When: Apr 30 2026 @ 1:00 PM
Where: 228 Malone Hall
Categories:
2026 CS Senior Thesis Presentations. Illustrations of an open window, a desktop computer, and a shelf with books and a plant on it.

Please RSVP here.

Zoom link »

This year’s theses include:

Combinatorics on Counterpoint

By Alex Ma, advised by Mike Dinitz.

This work deals with questions of counting and construction in music theory. We open with problems of harmony, melody, and form before describing a central contribution for first species counterpoint. In first species counterpoint, one is presented with a challenge melody (cantus firmus) and must respond with a valid countermelody (counterpoint) that adheres to certain rules. Many approaches to counterpoint generation have been studied. However, each of them exhibits one of the following qualities: (a) they are fast but inexact, (b) they are exact but exponential-time, (c) they do not account for variation in rulesets between authors, and (d) they cannot efficiently count the number of solution melodies. We resolve these issues by demonstrating a ruleset-agnostic encoding of first species counterpoint as a regular language. This has several nice properties. Given a length-n cantus firmus, one can count the number of valid counterpoints in O(n). Given a ruleset for cantus firmi generation, one can count the number of valid cantus-counterpoint pairs of length n in O(log n). On the generative side, it also suggests a cost-function-agnostic method for finding an optimal response in O(n2). We close with suggestions for applying and generalizing these results.

SAW: Toward a Surgical Action World Model via Controllable and Scalable Video Generation

By Sampath Rampuri, advised by Mathias Unberath.

A surgical world model capable of generating realistic surgical action videos with precise control over tool-tissue interactions can address fundamental challenges in surgical AI and simulation—from data scarcity and rare event synthesis to bridging the sim-to-real gap for surgical automation. However, current video generation methods, the very core of such surgical world models, require expensive annotations or complex structured intermediates as conditioning signals at inference, limiting their scalability. Other approaches exhibit limited temporal consistency across complex laparoscopic scenes and do not possess sufficient realism. We propose Surgical Action World (SAW), a step toward surgical action world modeling through video diffusion conditioned on four lightweight signals: language prompts encoding tool-action context, a reference surgical scene, tissue affordance mask, and 2D tool-tip trajectories. We design a conditional video diffusion approach that reformulates video-to-video diffusion into trajectory-conditioned surgical action synthesis. The backbone diffusion model is fine-tuned on a custom-curated dataset of 12,044 laparoscopic clips with lightweight spatiotemporal conditioning signals, leveraging a depth consistency loss to enforce geometric plausibility without requiring depth at inference. SAW achieves state-of-the-art temporal consistency (CD-FVD: 199.19 vs. 546.82) and strong visual quality on held-out test data. Furthermore, we demonstrate its downstream utility for (a) surgical AI, where augmenting rare actions with SAW-generated videos improves action recognition (clipping F1-score: 20.93% to 43.14%; cutting: 0.00% to 8.33%) on real test data, and (b) surgical simulation, where rendering tool-tissue interaction videos from simulator-derived trajectory points toward a visually faithful simulation engine.

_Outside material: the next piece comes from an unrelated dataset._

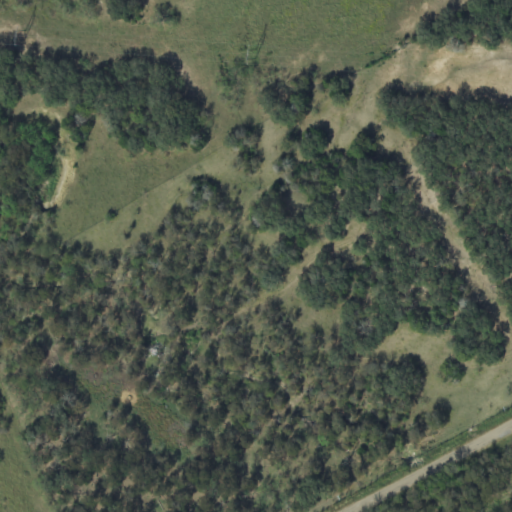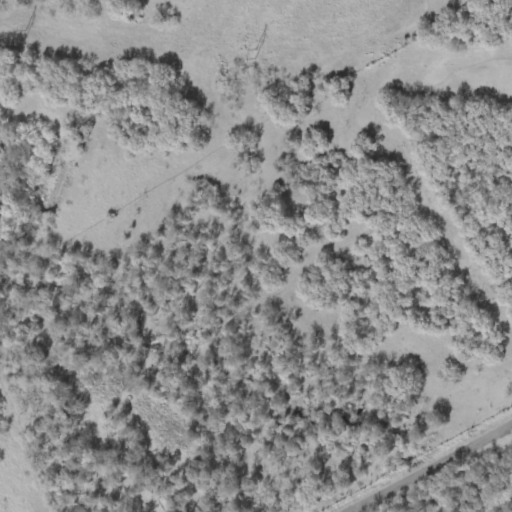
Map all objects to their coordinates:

Vascular Atlas based on Neural Template Aligned Graph Encodings

By Edmund Sumpena, advised by Craig Jones.

Numerous systemic and ocular diseases affect the vasculature in the retina, a piece of neural tissue at the back of the eye that is essential for human vision and accessible through non-invasive fundus imaging. In neuroscience, standardized heathy brains, also known as an atlas, have been constructed for standardization, anatomical mapping, disease identification, and a variety of other applications. Despite the importance of retinal vascular architecture in diagnosing and monitoring disease, no comprehensive spatial atlas of retinal vasculature currently exists due to high intersubject variability, making standardization across a population exceptionally challenging. To address this gap, we propose VANTAGE (Vascular Atlas based on Neural Template Aligned Graph Encodings), an end-to-end deep learning framework for constructing the first global vascular atlas of the superficial retina, presented as an initial proof of concept. Inspired by the success of AlphaFold, VANTAGE leverages known healthy vasculature templates to generate graph encodings of the vasculature and constructs an atlas by minimizing the deformation energy to each sample using a spectrally regularized multilayer perceptron. Experimental results demonstrate that the VANTAGE atlas identifies subjects with diabetic retinopathy, a disease that commonly disrupts retinal vasculature, significantly above chance by detecting deviations from the healthy atlas. We further demonstrate population-level standardization and generalizability of the atlas by transferring anatomical labels of the four major vascular arcades onto arbitrary subjects with moderate accuracy. Additional validation confirms that the atlas is spatially centered and faithfully reproduces the vessel tortuosity, radius, and length distributions of the training dataset used in its construction.